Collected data
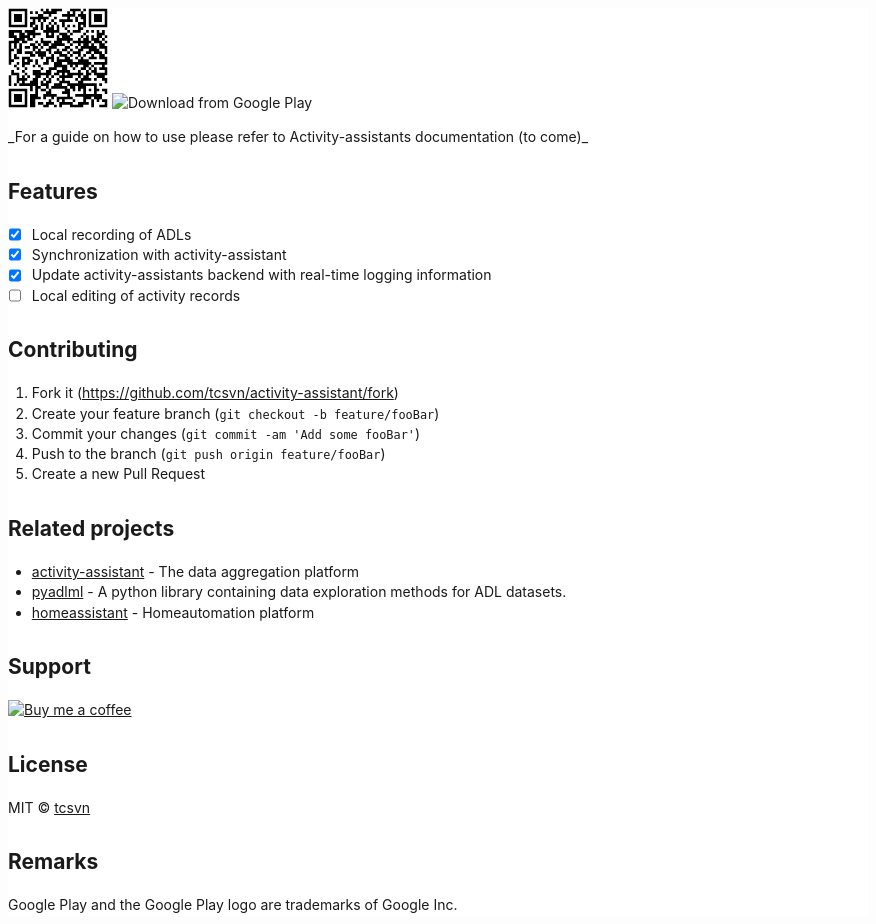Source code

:   <img src=media/release-v.0.0.1-alpha.png height="100">
  <img src="https://play.google.com/intl/en_us/badges/images/generic/en_badge_web_generic.png" 
      alt="Download from Google Play" 
      height="80">  
</p>
_For a guide on how to use please refer to Activity-assistants documentation (to come)_

## Features
  - [x] Local recording of ADLs
  - [x] Synchronization with activity-assistant
  - [x] Update activity-assistants backend with real-time logging information
  - [ ] Local editing of activity records 

## Contributing 
1. Fork it (<https://github.com/tcsvn/activity-assistant/fork>)
2. Create your feature branch (`git checkout -b feature/fooBar`)
3. Commit your changes (`git commit -am 'Add some fooBar'`)
4. Push to the branch (`git push origin feature/fooBar`)
5. Create a new Pull Request

## Related projects
  - [activity-assistant](https://github.com/tcsvn/act_assist_logger) - The data aggregation platform
  - [pyadlml](https://github.com/tcsvn/pyadlml) - A python library containing data exploration methods for ADL datasets.
  - [homeassistant](https://www.home-assistant.io/) - Homeautomation platform
  
## Support 
[![Buy me a coffee][buy-me-a-coffee-shield]][buy-me-a-coffee]
  
## License
MIT  © [tcsvn](http://deadlink)

## Remarks 

Google Play and the Google Play logo are trademarks of Google Inc.

[buy-me-a-coffee-shield]: https://img.shields.io/static/v1.svg?label=%20&message=Buy%20me%20a%20coffee&color=6f4e37&logo=buy%20me%20a%20coffee&logoColor=white

[buy-me-a-coffee]: https://www.buymeacoffee.com/tscvn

EXERCISE PROMPT — Copy these lines over word for word, omitting the pictures.

EXERCISE ANSWER —
Source code

:   <img src=media/release-v.0.0.1-alpha.png height="100">
  <img src="https://play.google.com/intl/en_us/badges/images/generic/en_badge_web_generic.png" 
      alt="Download from Google Play" 
      height="80">  
</p>
_For a guide on how to use please refer to Activity-assistants documentation (to come)_

## Features
  - [x] Local recording of ADLs
  - [x] Synchronization with activity-assistant
  - [x] Update activity-assistants backend with real-time logging information
  - [ ] Local editing of activity records 

## Contributing 
1. Fork it (<https://github.com/tcsvn/activity-assistant/fork>)
2. Create your feature branch (`git checkout -b feature/fooBar`)
3. Commit your changes (`git commit -am 'Add some fooBar'`)
4. Push to the branch (`git push origin feature/fooBar`)
5. Create a new Pull Request

## Related projects
  - [activity-assistant](https://github.com/tcsvn/act_assist_logger) - The data aggregation platform
  - [pyadlml](https://github.com/tcsvn/pyadlml) - A python library containing data exploration methods for ADL datasets.
  - [homeassistant](https://www.home-assistant.io/) - Homeautomation platform
  
## Support 
[![Buy me a coffee][buy-me-a-coffee-shield]][buy-me-a-coffee]
  
## License
MIT  © [tcsvn](http://deadlink)

## Remarks 

Google Play and the Google Play logo are trademarks of Google Inc.

[buy-me-a-coffee-shield]: https://img.shields.io/static/v1.svg?label=%20&message=Buy%20me%20a%20coffee&color=6f4e37&logo=buy%20me%20a%20coffee&logoColor=white

[buy-me-a-coffee]: https://www.buymeacoffee.com/tscvn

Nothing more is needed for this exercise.